Mycelium

The Rest

Same Word, Different Toast

"I need a menu page." Didn't you mean: you need to replace a phone call?

"Add a notification system." Didn't you mean: what are you interrupting them from?

"Make it more intuitive." Didn't you mean: what did you expect to find here?

"We need a dashboard." Didn't you mean: you want to feel in control?


I rephrase everything. Someone says something to me, I reply with "didn't you mean X?" and they get annoyed — they could tell I understood from context. But I still had to be pedantic about it.

I used to think this was a flaw. People don't like being corrected, and rephrasing feels like correction even when it isn't.

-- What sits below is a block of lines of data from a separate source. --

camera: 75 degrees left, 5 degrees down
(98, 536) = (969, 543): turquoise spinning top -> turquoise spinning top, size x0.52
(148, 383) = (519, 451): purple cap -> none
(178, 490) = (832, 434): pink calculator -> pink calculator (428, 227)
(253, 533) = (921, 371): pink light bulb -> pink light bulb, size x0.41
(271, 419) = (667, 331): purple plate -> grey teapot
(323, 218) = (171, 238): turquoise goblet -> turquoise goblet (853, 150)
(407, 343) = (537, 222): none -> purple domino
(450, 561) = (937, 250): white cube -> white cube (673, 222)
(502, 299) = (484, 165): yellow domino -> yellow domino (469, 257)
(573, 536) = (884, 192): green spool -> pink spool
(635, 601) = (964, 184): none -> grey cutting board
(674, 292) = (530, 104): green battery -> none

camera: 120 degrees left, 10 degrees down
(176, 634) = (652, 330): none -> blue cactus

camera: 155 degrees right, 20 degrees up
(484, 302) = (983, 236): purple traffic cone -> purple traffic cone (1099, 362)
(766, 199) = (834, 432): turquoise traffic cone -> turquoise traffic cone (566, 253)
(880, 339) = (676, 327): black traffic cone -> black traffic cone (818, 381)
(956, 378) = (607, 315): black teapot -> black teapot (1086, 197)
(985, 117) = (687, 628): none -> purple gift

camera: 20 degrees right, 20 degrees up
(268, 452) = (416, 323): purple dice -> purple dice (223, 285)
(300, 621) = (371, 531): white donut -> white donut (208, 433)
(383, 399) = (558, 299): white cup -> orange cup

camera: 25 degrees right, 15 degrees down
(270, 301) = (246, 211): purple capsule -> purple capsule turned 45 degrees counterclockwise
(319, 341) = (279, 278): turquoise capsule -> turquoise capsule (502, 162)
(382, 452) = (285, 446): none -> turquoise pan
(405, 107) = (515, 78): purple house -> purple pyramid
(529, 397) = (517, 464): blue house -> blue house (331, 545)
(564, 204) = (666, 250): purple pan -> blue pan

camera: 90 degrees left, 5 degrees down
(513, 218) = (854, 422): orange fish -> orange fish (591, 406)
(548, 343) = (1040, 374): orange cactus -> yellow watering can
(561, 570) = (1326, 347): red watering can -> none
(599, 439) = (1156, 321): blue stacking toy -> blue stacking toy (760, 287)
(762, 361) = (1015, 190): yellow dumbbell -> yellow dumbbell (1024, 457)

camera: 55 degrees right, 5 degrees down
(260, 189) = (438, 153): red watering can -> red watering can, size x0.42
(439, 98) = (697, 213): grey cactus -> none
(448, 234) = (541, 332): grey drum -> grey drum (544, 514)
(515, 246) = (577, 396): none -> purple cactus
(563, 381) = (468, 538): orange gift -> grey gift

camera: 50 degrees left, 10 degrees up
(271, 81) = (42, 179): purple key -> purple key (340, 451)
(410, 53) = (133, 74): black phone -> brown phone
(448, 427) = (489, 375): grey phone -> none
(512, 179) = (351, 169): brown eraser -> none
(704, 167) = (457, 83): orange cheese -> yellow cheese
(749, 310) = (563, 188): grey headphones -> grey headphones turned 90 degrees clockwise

But that instinct is the entire foundation of how I think about design. The gap between what someone said and what they meant is where all the interesting work lives. Most people accept the first framing. They build the dashboard. They add the notifications. They try to make it "intuitive" without asking what that word means in this specific context, for this specific person, in this specific moment.

Ask a room to draw "how you make toast." Americans draw a toaster. Europeans draw a frying pan. A student draws a stick figure holding bread over a campfire. Same word. Different toast.

Now imagine what happens when you say "build me a dashboard."


Every button you've ever clicked made a promise. Where it sat on the screen, how it looked, what it was called — all of that told you something before you read the label. Most of the time you didn't notice, because the promise was kept.

This book is about the times it wasn't. And about learning to see the promises before they break.